Der kleine Korbinian spart noch mit Spaß. Bild: stg

Mit Weihnachten konnte er nicht mithalten, aber besonders war der letzte Werktag im Oktober einst schon. Kinder brachten ihre Sparbüchsen zum Ausleeren, dafür nahmen sie kleine Geschenke von der Bank mit heim. Heute kennen junge Leute den Weltspartag kaum mehr - warum nur?

(wüw) An die Hoch-Zeit der Weltspartage denkt Edmund Kopp mit gemischten Gefühlen. 1982 trat er seine Stelle bei der Raiffeisenbank am Kulm an, damals war die letzte Woche im Oktober eine der arbeitsreichsten im Jahr. "Für die Zeit galt Urlaubssperre und trotzdem kamen wir nie unter 12 Stunden aus der Bank", sagt der heutige Vorstandsvorsitzende. Schaudernd denke er an zig Sparbüchsen, die er öffnen musste, den Inhalt zählten er und seine Kollegen zum Teil noch per Hand. Das habe aber auch zusammengeschweißt. "Wir sind nach der Arbeit noch zusammengesessen und haben ein Bier getrunken. Das gibt's heute nicht mehr."

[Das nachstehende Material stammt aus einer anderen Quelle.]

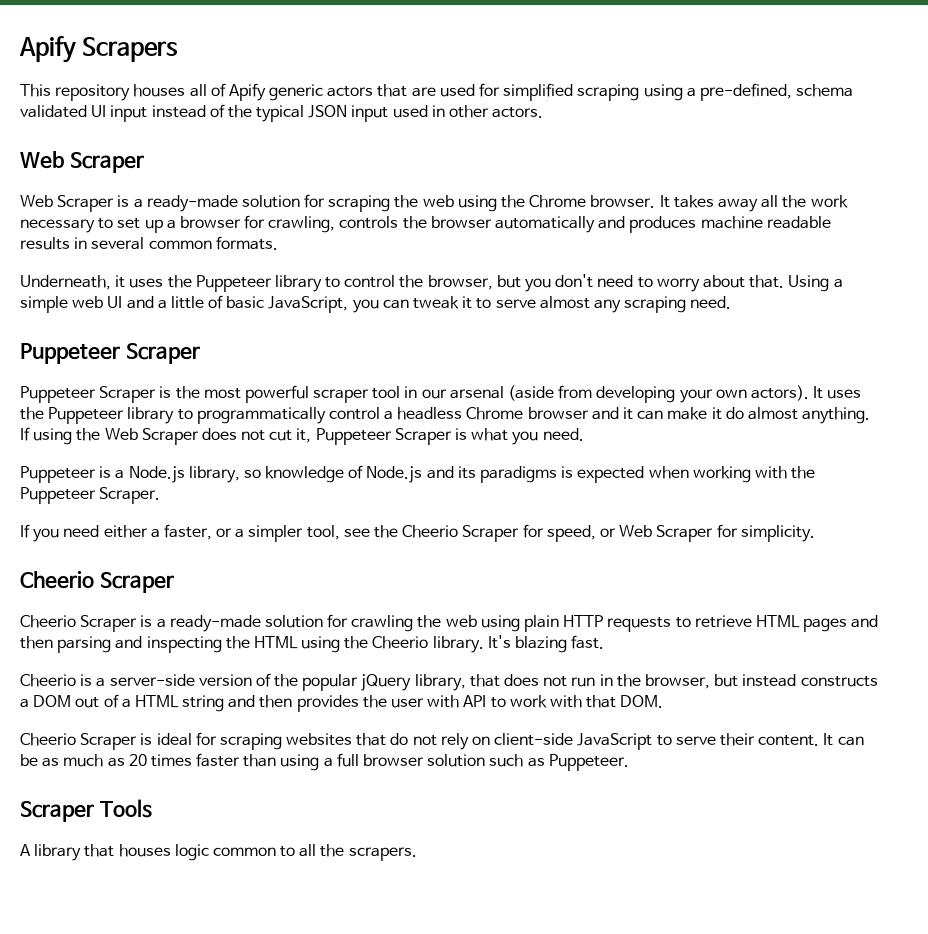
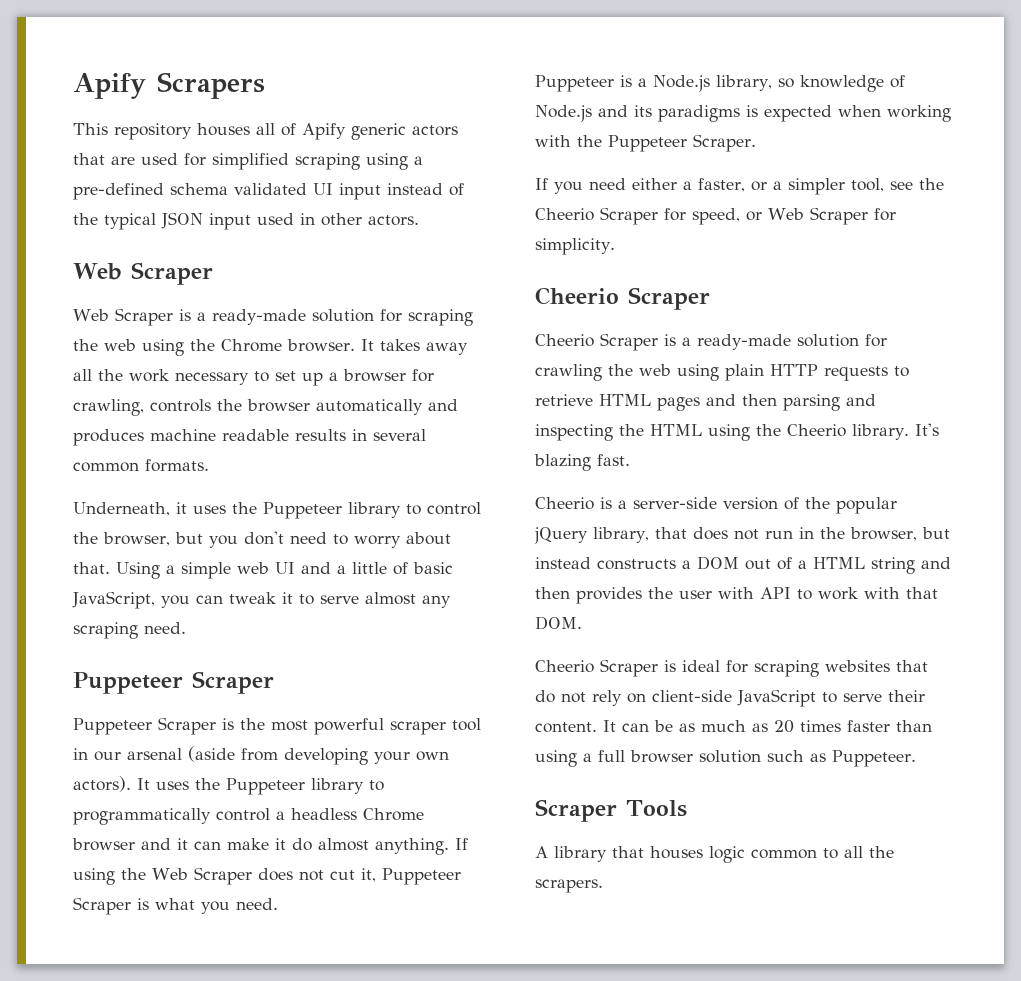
[699,83,792,101] pre-defined, -> [73,183,164,200] pre-defined

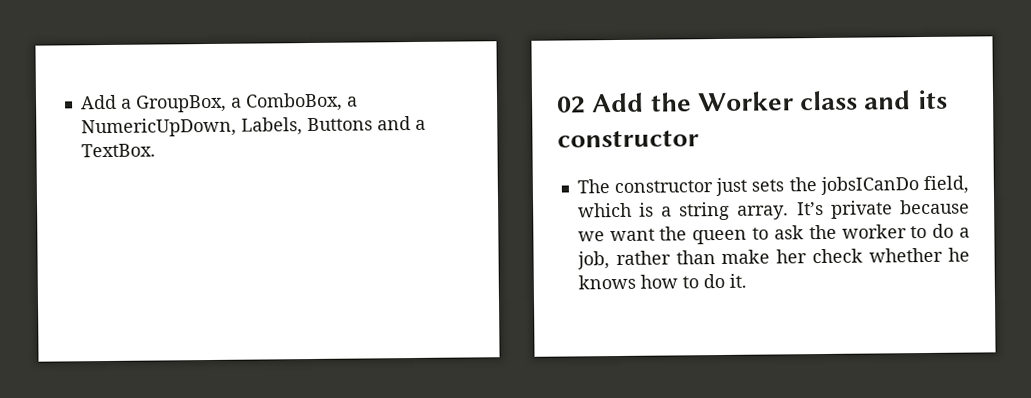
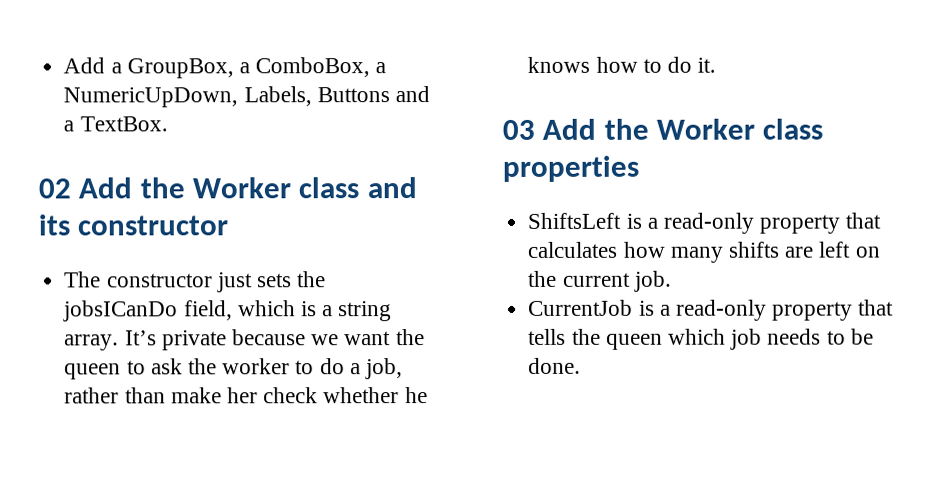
(747, 280) none -> [502,118,824,140] [502,155,639,182] [527,212,882,234] [527,241,881,263] [528,270,672,292] [528,299,895,321] [528,328,874,350] [528,357,582,374] // 03 Add the Worker class properties // ShiftsLeft is a read-only property that calculates how many shifts are left on the current job. // CurrentJob is a read-only property that tells the queen which job needs to be done.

An die Großkampftage kann sich auch Joachim Sertl erinnern. Jahrzehnte war er das Gesicht der Sparkasse in Pressath, vor zwei Jahren trat er den Vorruhestand an. "Wenn ich an den Weltspartag denke, sehe ich unsere Schalterhalle vor mir, in der sich 60 Leute drängen." Für die Kinder waren die Geschenke wichtiger als der Zinssatz. "Ich kann mich noch an Spezialisten erinnern, die an dem Tag vier mal kamen, immer mit 1,50 in der Büchse, nur, damit sie vier Mal das Geschenk mitnehmen konnten", sagt auch Kopp. Auch für die Erwachsenen habe es Aufmerksamkeiten gegeben. Allerdings waren die Großen wählerischer: "Einmal hatten wir Tonteller, die überhaupt nicht ankamen. Noch heute liegen welche in der Geschäftsstelle rum", sagt Kopp.

Weshalb und wann der Weltspartag an Bedeutung verlor, das können beide Bank-Veteranen nicht beantworten. "Das war ein schleichender Prozess." Formell hat sich nichts geändert, noch immer ist die letzte Oktober- die Weltsparwoche mit dem Weltspartag als Höhepunkt. Nur wird das Angebot heute kaum noch angenommen. Das Interesse sei einfach immer weniger geworden. "Los ging es, als wir nicht mehr in die Schulen durften, um die Sparbüchsen zu leeren", sagt Sertl. Die private Konkurrenz habe sich über das Privileg der öffentlichen-rechtlichen Kassen immer beschwert, letztlich erfolgreich. Dabei habe sich der Aufwand für die paar Mark nie gerechnet. "Aber wir haben Kindern das Sparen nähergebracht, die im Elternhaus wenig davon gehört haben."

Wie Kopp glaubt aber auch Sertl, dass vor allem der sich wandelnde Zeitgeist am Bedeutungsverlust schuld ist. Bei manchen spiele Sparen eine untergeordnete Rolle, andere legen Geld zurück, bringen es aber nicht in der Büchse zur Bank. Aktien, Rentenfonds und Staatsanleihen spielen eine wichtigere Rolle. Edmund Kopp gibt auch zu, dass Banken den Sparen derzeit wenig zu bieten haben. "Beim heutigen Zinsniveau bringt ein klassisches Sparbuch praktisch nichts."

Obwohl die Banker wissen, dass sich die Zeit nicht zurückdrehen lässt und trotz der vielen Arbeit: Etwas trauern sie dem guten alten Weltspartag hinterher. Der Tag habe Kindern wie Erwachsenen gelehrt, dass man etwas zurücklegen muss, um sich später etwas leisten zu können. Etwas mehr von der Einsicht würde heute nicht schaden.